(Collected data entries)
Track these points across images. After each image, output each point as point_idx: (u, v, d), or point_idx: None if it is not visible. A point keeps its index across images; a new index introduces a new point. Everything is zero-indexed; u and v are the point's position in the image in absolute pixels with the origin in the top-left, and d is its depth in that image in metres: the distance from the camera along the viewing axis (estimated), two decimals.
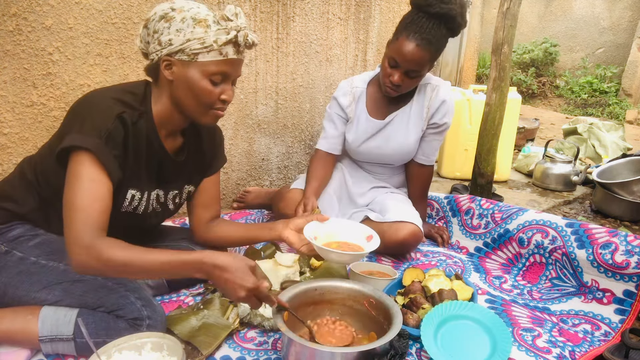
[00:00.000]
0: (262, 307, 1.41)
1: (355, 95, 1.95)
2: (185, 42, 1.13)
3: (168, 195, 1.39)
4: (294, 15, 2.32)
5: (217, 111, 1.25)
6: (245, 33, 1.17)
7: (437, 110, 1.91)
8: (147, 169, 1.28)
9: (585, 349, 1.40)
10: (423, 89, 1.93)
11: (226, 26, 1.16)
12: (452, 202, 2.18)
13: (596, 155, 3.63)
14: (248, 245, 1.74)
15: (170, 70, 1.18)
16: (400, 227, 1.82)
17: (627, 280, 1.56)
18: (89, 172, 1.10)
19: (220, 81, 1.20)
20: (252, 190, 2.36)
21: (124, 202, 1.26)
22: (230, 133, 2.27)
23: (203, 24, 1.14)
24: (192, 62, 1.16)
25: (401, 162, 2.05)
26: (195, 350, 1.28)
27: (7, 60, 1.61)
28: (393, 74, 1.76)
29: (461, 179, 3.03)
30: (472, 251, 2.01)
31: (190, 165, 1.42)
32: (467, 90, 3.07)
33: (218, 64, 1.17)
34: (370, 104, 1.96)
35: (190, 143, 1.40)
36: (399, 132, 1.94)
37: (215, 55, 1.15)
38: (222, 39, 1.14)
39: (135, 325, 1.20)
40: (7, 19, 1.57)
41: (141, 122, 1.22)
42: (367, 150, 1.98)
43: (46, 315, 1.21)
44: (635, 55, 6.05)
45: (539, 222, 1.83)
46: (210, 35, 1.14)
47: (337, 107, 1.96)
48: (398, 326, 1.18)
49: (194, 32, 1.13)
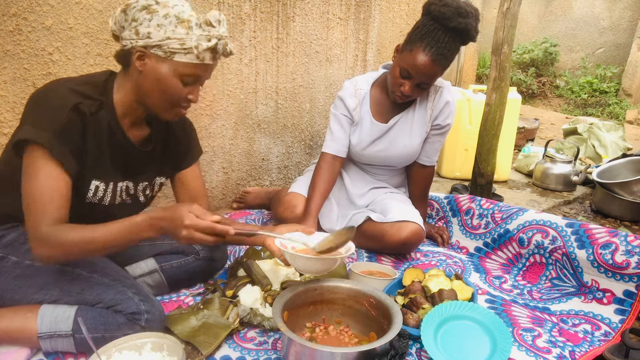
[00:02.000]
0: (263, 307, 1.41)
1: (359, 98, 1.92)
2: (165, 40, 1.12)
3: (138, 187, 1.37)
4: (294, 15, 2.32)
5: (181, 109, 1.25)
6: (225, 42, 1.18)
7: (441, 111, 1.90)
8: (112, 160, 1.26)
9: (585, 349, 1.40)
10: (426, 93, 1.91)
11: (209, 32, 1.15)
12: (452, 202, 2.18)
13: (596, 155, 3.62)
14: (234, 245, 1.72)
15: (143, 61, 1.16)
16: (403, 226, 1.82)
17: (627, 280, 1.56)
18: (44, 166, 1.10)
19: (191, 82, 1.20)
20: (251, 190, 2.36)
21: (88, 192, 1.24)
22: (230, 133, 2.27)
23: (185, 25, 1.13)
24: (167, 59, 1.14)
25: (404, 165, 2.04)
26: (195, 350, 1.28)
27: (7, 60, 1.61)
28: (404, 84, 1.72)
29: (461, 179, 3.03)
30: (472, 251, 2.01)
31: (160, 156, 1.40)
32: (467, 90, 3.07)
33: (193, 67, 1.17)
34: (374, 107, 1.93)
35: (159, 133, 1.38)
36: (403, 135, 1.92)
37: (192, 58, 1.15)
38: (203, 45, 1.14)
39: (133, 319, 1.20)
40: (7, 19, 1.57)
41: (101, 112, 1.20)
42: (371, 154, 1.97)
43: (45, 312, 1.21)
44: (635, 55, 6.04)
45: (539, 222, 1.83)
46: (191, 38, 1.13)
47: (344, 108, 1.91)
48: (398, 326, 1.18)
49: (175, 31, 1.12)
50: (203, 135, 2.17)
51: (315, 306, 1.37)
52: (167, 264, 1.53)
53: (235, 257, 1.78)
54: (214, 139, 2.22)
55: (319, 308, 1.38)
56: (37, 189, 1.10)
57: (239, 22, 2.14)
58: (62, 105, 1.12)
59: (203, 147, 2.19)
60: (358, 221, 1.93)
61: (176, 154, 1.44)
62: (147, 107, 1.24)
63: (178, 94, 1.19)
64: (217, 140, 2.23)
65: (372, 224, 1.90)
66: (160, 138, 1.39)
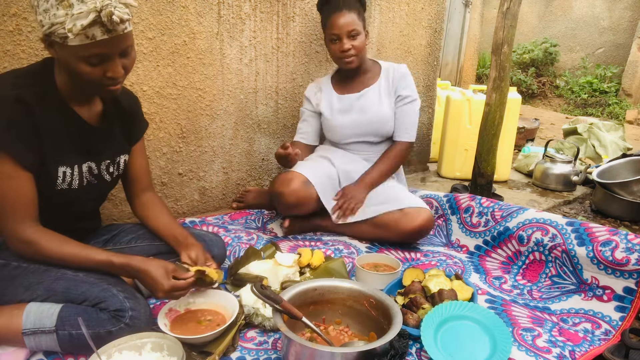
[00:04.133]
0: (263, 307, 1.41)
1: (320, 86, 2.18)
2: (52, 27, 1.06)
3: (101, 166, 1.36)
4: (294, 15, 2.32)
5: (109, 87, 1.18)
6: (108, 12, 1.04)
7: (399, 82, 2.10)
8: (70, 143, 1.25)
9: (585, 349, 1.40)
10: (386, 69, 2.14)
11: (86, 7, 1.03)
12: (451, 200, 2.18)
13: (596, 155, 3.63)
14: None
15: (51, 49, 1.12)
16: (415, 214, 1.89)
17: (627, 277, 1.56)
18: (2, 169, 1.12)
19: (98, 62, 1.11)
20: (252, 190, 2.36)
21: (57, 180, 1.24)
22: (230, 133, 2.28)
23: (65, 4, 1.04)
24: (63, 45, 1.08)
25: (381, 135, 2.13)
26: (203, 353, 1.28)
27: (7, 60, 1.61)
28: (340, 46, 1.96)
29: (461, 179, 3.03)
30: (472, 249, 2.01)
31: (117, 133, 1.38)
32: (467, 90, 3.07)
33: (88, 47, 1.07)
34: (339, 86, 2.16)
35: (110, 109, 1.36)
36: (373, 103, 2.09)
37: (82, 39, 1.06)
38: (80, 24, 1.03)
39: (117, 316, 1.19)
40: (7, 19, 1.57)
41: (48, 98, 1.18)
42: (345, 124, 2.11)
43: (31, 309, 1.21)
44: (635, 55, 6.05)
45: (539, 220, 1.83)
46: (70, 19, 1.04)
47: (306, 102, 2.19)
48: (398, 326, 1.18)
49: (57, 14, 1.04)
50: (203, 135, 2.18)
51: (315, 306, 1.37)
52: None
53: (235, 257, 1.78)
54: (214, 139, 2.22)
55: (319, 308, 1.38)
56: (2, 192, 1.13)
57: (239, 22, 2.14)
58: (4, 101, 1.10)
59: (203, 147, 2.20)
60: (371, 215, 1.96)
61: (129, 128, 1.44)
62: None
63: (90, 76, 1.12)
64: (217, 140, 2.23)
65: (383, 215, 1.95)
66: (114, 114, 1.37)
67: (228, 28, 2.11)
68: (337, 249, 1.94)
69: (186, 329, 1.32)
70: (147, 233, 1.55)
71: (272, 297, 1.19)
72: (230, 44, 2.14)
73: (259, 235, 2.03)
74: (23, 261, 1.24)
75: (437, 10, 2.90)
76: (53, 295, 1.22)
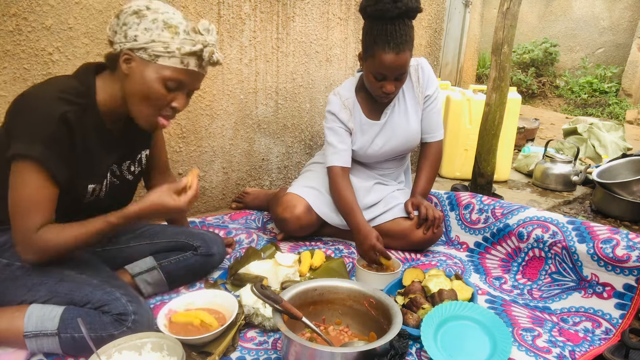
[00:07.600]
0: (263, 307, 1.41)
1: (349, 108, 1.92)
2: (150, 42, 1.14)
3: (122, 167, 1.39)
4: (294, 15, 2.32)
5: (163, 119, 1.25)
6: (211, 50, 1.19)
7: (427, 83, 1.95)
8: (100, 159, 1.29)
9: (585, 349, 1.40)
10: (409, 73, 1.93)
11: (194, 38, 1.17)
12: (451, 197, 2.18)
13: (596, 155, 3.63)
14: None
15: (129, 64, 1.18)
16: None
17: (627, 273, 1.55)
18: (35, 180, 1.13)
19: (174, 88, 1.20)
20: (251, 191, 2.36)
21: (86, 195, 1.28)
22: (230, 133, 2.28)
23: (172, 30, 1.15)
24: (151, 62, 1.16)
25: (410, 149, 2.05)
26: (202, 353, 1.28)
27: (7, 60, 1.61)
28: (384, 85, 1.75)
29: (461, 179, 3.03)
30: (472, 246, 2.01)
31: (136, 132, 1.38)
32: (467, 90, 3.07)
33: (176, 71, 1.18)
34: (365, 108, 1.95)
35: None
36: (400, 123, 1.95)
37: (175, 62, 1.16)
38: (186, 48, 1.16)
39: (120, 320, 1.19)
40: (7, 19, 1.57)
41: (88, 117, 1.20)
42: (375, 151, 1.98)
43: (32, 311, 1.21)
44: (635, 55, 6.05)
45: (540, 217, 1.83)
46: (175, 42, 1.15)
47: (338, 121, 1.92)
48: (398, 326, 1.17)
49: (161, 35, 1.14)
50: (203, 135, 2.17)
51: (315, 306, 1.37)
52: (166, 261, 1.53)
53: (236, 257, 1.78)
54: (214, 139, 2.22)
55: (319, 308, 1.38)
56: (26, 198, 1.13)
57: (239, 22, 2.14)
58: (51, 116, 1.12)
59: (203, 147, 2.21)
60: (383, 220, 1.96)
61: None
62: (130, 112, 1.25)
63: (160, 98, 1.20)
64: (217, 140, 2.24)
65: (395, 222, 1.94)
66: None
67: (228, 28, 2.11)
68: (337, 249, 1.94)
69: (186, 329, 1.32)
70: (145, 232, 1.57)
71: (272, 297, 1.19)
72: (230, 44, 2.14)
73: (259, 235, 2.03)
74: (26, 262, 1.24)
75: (437, 10, 2.90)
76: (56, 297, 1.22)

# [Directions for this task]
Above are records; repeat only the lines from the line with "47: (337, 107, 1.96)" through the line with "66: (160, 138, 1.39)", and leave pictures out.

# [Response below]
47: (337, 107, 1.96)
48: (398, 326, 1.18)
49: (194, 32, 1.13)
[00:02.000]
0: (263, 307, 1.41)
1: (359, 98, 1.92)
2: (165, 40, 1.12)
3: (138, 187, 1.37)
4: (294, 15, 2.32)
5: (181, 109, 1.25)
6: (225, 42, 1.18)
7: (441, 111, 1.90)
8: (112, 160, 1.26)
9: (585, 349, 1.40)
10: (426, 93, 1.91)
11: (209, 32, 1.15)
12: (452, 202, 2.18)
13: (596, 155, 3.62)
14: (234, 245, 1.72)
15: (143, 61, 1.16)
16: (403, 226, 1.82)
17: (627, 280, 1.56)
18: (44, 166, 1.10)
19: (191, 82, 1.20)
20: (251, 190, 2.36)
21: (88, 192, 1.24)
22: (230, 133, 2.27)
23: (185, 25, 1.13)
24: (167, 59, 1.14)
25: (404, 165, 2.04)
26: (195, 350, 1.28)
27: (7, 60, 1.61)
28: (404, 84, 1.72)
29: (461, 179, 3.03)
30: (472, 251, 2.01)
31: (160, 156, 1.40)
32: (467, 90, 3.07)
33: (193, 67, 1.17)
34: (374, 107, 1.93)
35: (159, 133, 1.38)
36: (403, 135, 1.92)
37: (192, 58, 1.15)
38: (203, 45, 1.14)
39: (133, 319, 1.20)
40: (7, 19, 1.57)
41: (101, 112, 1.20)
42: (371, 154, 1.97)
43: (45, 312, 1.21)
44: (635, 55, 6.04)
45: (539, 222, 1.83)
46: (191, 38, 1.13)
47: (344, 108, 1.91)
48: (398, 326, 1.18)
49: (175, 31, 1.12)
50: (203, 135, 2.17)
51: (315, 306, 1.37)
52: (167, 264, 1.53)
53: (235, 257, 1.78)
54: (214, 139, 2.22)
55: (319, 308, 1.38)
56: (37, 189, 1.10)
57: (239, 22, 2.14)
58: (62, 105, 1.12)
59: (203, 147, 2.19)
60: (358, 221, 1.93)
61: (176, 154, 1.44)
62: (147, 107, 1.24)
63: (178, 94, 1.19)
64: (217, 140, 2.23)
65: (372, 224, 1.90)
66: (160, 138, 1.39)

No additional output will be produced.